People who believe the cloud is not secure enough are missing the point, says Peter Judge. If the MoD can lose an entire server then, chances are, it’s your internal data centres that aren’t secure enough
This week we had an interesting meeting with Google. The company said more or less what we expected: cloud services are the way forward, and in-house data centres are over.
That same day, we got back to the office to find news that added a whole new perspective to the meeting: heard the Ministry of Defence had lost an entire server from a secure data centre.
What was the connection? Well Google had been fighting back against the widespread perception that cloud services are not secure enough for large organisations – and its argument was spirited. Cloud services aren’t less secure, said Google Apps security boss Eran Feigenbaum: they are actually more secure.
In the cloud, data is accessible to anyone who has the password, and that includes anyone who can guess it, crack it, eavesdrop it, or fool or force it out of you. So it seems obviously less secure.
But consider the extent to which “non-cloud” companies expose themselves. Users are expected to work anywhere, and that means accessing business systems over the Internet. Sometimes this might be over an encrypted VPN, but very often it isn’t.

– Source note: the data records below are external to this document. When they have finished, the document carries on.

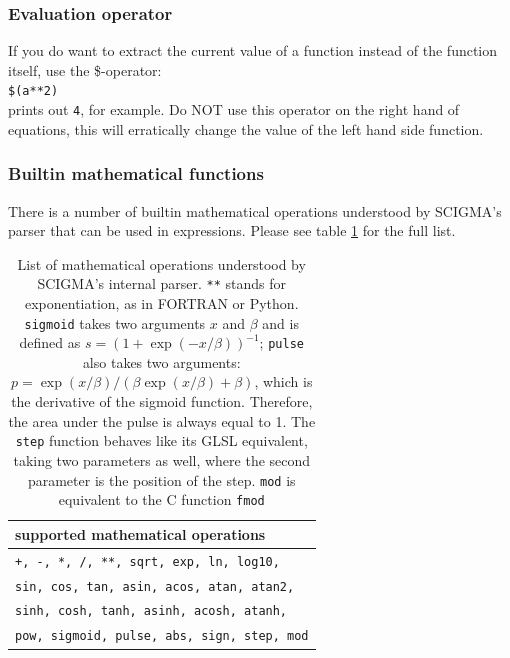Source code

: \documentclass[10pt,a4paper,titlepage]{article}
\newcommand{\T}[1]{\texttt{#1}}
\begin{document}
\subsubsection*{Evaluation operator}
If you do want to extract the current value of a function instead of the function itself, use the \$-operator:\\
\T{\$(a**2)}\\
prints out \T{4}, for example. Do NOT use this operator on the right hand of equations, this will erratically change the value
of the left hand side function.
\subsubsection*{Builtin mathematical functions}
There is a number of builtin mathematical operations understood by SCIGMA's parser that can be used in expressions. Please see table \ref{supp} for the full list. %
\begin{table}
\centering
\begin{tabular}{l}
\textbf{supported mathematical operations}\\\hline
\T{+, -, *, /, **, sqrt, exp, ln, log10,}\\
\T{sin, cos, tan, asin, acos, atan, atan2,}\\
\T{sinh, cosh, tanh, asinh, acosh, atanh,}\\
\T{pow, sigmoid, pulse, abs, sign, step, mod} 
\end{tabular}
\caption{List of mathematical operations understood by SCIGMA's internal parser. \T{**} stands for exponentiation, as in FORTRAN or Python. \T{sigmoid} takes two arguments $x$ and $\beta$ and is defined as $s=(1+\exp(-x/\beta))^{-1}$; \T{pulse} also takes two arguments: $p=\exp(x/\beta)/(\beta\exp(x/\beta)+\beta)$, which is the derivative of the sigmoid function. Therefore, the area under the pulse is always equal to 1. The \T{step} function behaves like its GLSL equivalent, taking two parameters as well, where the second parameter is the position of the step. \T{mod} is equivalent to the C function \T{fmod}}
\label{supp}
\end{table}
\end{document}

The majority of publishing companies I have worked for in the last ten years have a publishing system on a publicly accessible URL, which users can access using a username and password. That’s the price of asking journalists to contribute when they are on the road. And other business tools such as CRM and ERP have to be equally accessible for mobile workers.
Company email systems including Microsoft Outlook may run on company servers inside the perimeter, but they include a webmail option, whereby a user (or anyone else who knows the password) can access the system over the web.
So most companies are already in the cloud, whether they like it or not. But they’re doing it in a far worse way, because the devices they carry around are stuffed with files and attachments. Better to accept the data is mobile, and concentrate on keeping it in the cloud and securing the cloud.
Now, to my mind, that means we’ll inevitably have to start applying two-factor authentication – UK banks already do it for customers, issuing them with authentication Chip and PIN devices to use in the home. But companies in the cloud don’t often do that. Even Google doesn’t, to judge by Feigenbaum’s attempts to dodge the question.
So should we wait and see how cloud security pans out? Actually, I don’t think so. While we are doing that, we are all losing gigabytes of data on USB keys and laptops (sometimes as many as 20 percent of the company’s laptops).
And, as if that’s not enough, the MoD has proven that, even if you keep hold of all your laptops, someone is going to walk off with your servers.